QUOTED PASSAGE:
----

2nd June, 2003

I woke up early with a bubbling nervous stomach and silently jogged down the stairs suppressing a giggle in a big hurry to get into the kitchen first. Today was Henrike’s birthday, as well as our day off on the farm, and I wanted to surprise her with an omelette on toast.

I don’t know how to make an omelette. She got a heartfelt open faced scrambled egg sandwich from me instead.

But I had also bought some fine and fancy chocolate, which I now melted with the zest and some juice from an orange which I dipped strawberries, cherries, and bananas into.

Then I left immediately to go find the stone circle everyone told me about. No one knows when or why it was built. If you fall asleep in one, fairies will steal you away. They have energy. They were just for cows to scratch their asses on. They were simply calendars.

I am sure there were more guesses than that, but none of them mattered right now. I was walking up the road and on my own on a bright and quiet Monday. I climbed higher up the mountain* and got a good look at the flat green lands spreading to the South and West until they hid behind the hazed horizon’s curve.

This was one of those warm bright days with a big blue sky and many little clouds riding fast on the winds. Little thick clouds. Serious enough to blot out the sun for a time and cover the land in shadow, but small enough, their chill only lasted a few seconds before they left you under the warming light again.

I stood a while on the curve of this road, most of the way up the mountain, watching the tiny black shadows of the clouds racing across the flatlands- striking in their very smallness, or the appearance of smallness anyway, for I could feel their massive size and weight any time their shadow passed over me.

I stood watching a long while enjoying the chilly heat , what I imagine a hot Summer’s day at the foot of a glacier feels like. I started hearing my adventure song. I identify deeply with the searching beauty of this piece, and the strength of it. I sometimes remember it and hear parts of it again in my memory during times of natural beauty and wide views, as well as times of reflection immediately following hardship or conflict.

But this time, was truly for the beauty of the view and of the day itself. I didn’t feel heroic, not really (maybe like a beginner hero) but I felt the weather and the land wer heroic today.

I looked off towards the North a bit and saw a small settlement- perhaps Baltinglass. It’s hard to get my exact bearings up here. As I looked for other buildings and roads so I could verify whether I was seeing Baltinglass or not, I was struck again by how wholly unnatural this land was. All of the green and lovely miles I could see were totally tamed and boxed in by fences, walls or roads.

----

DATA PROVIDED:
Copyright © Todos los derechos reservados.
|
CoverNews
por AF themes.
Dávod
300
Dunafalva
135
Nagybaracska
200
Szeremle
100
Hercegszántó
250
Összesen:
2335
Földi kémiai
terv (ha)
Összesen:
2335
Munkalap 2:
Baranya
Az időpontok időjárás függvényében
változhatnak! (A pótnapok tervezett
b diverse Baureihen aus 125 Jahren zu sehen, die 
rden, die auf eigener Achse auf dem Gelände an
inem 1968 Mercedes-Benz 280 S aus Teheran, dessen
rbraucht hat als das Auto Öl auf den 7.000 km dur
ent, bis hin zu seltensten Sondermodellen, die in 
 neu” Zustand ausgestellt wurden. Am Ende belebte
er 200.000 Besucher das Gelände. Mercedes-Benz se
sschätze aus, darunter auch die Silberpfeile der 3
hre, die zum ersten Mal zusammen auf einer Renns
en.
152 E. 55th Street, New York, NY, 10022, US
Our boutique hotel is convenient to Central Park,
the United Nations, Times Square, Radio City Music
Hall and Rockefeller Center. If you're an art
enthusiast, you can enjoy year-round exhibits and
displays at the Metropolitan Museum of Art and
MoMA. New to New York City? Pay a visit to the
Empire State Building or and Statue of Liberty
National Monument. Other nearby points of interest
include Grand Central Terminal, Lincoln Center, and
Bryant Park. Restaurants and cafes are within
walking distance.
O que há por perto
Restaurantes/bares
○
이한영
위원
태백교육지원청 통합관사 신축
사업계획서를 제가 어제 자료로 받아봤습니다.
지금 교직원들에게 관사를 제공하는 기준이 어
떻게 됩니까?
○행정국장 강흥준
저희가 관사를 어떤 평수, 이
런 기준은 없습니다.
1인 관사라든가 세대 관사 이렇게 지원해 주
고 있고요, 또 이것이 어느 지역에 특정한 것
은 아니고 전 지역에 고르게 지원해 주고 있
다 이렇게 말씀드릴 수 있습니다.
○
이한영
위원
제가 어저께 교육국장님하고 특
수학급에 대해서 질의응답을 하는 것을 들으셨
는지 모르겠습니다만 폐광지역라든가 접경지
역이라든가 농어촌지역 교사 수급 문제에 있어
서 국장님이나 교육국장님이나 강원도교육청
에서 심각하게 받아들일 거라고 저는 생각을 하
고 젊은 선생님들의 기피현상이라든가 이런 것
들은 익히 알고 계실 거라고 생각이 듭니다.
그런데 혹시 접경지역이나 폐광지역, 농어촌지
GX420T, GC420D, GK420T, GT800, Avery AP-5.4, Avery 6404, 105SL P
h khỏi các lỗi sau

----

TASK A:
Answer these questions using the diary entry, one answer per line, marked the same way:
(i) Whose birthday was it?
(ii) Which fruits went into the melted chocolate?
(iii) On what day of the week did the walk take place?
TASK B: Transcribe the diary entry word for word between "I woke up early" and "were simply calendars.", inclusive.

OUTPUT A:
(i) Henrike's
(ii) Strawberries, cherries, and bananas
(iii) Monday

OUTPUT B:
I woke up early with a bubbling nervous stomach and silently jogged down the stairs suppressing a giggle in a big hurry to get into the kitchen first. Today was Henrike’s birthday, as well as our day off on the farm, and I wanted to surprise her with an omelette on toast.

I don’t know how to make an omelette. She got a heartfelt open faced scrambled egg sandwich from me instead.

But I had also bought some fine and fancy chocolate, which I now melted with the zest and some juice from an orange which I dipped strawberries, cherries, and bananas into.

Then I left immediately to go find the stone circle everyone told me about. No one knows when or why it was built. If you fall asleep in one, fairies will steal you away. They have energy. They were just for cows to scratch their asses on. They were simply calendars.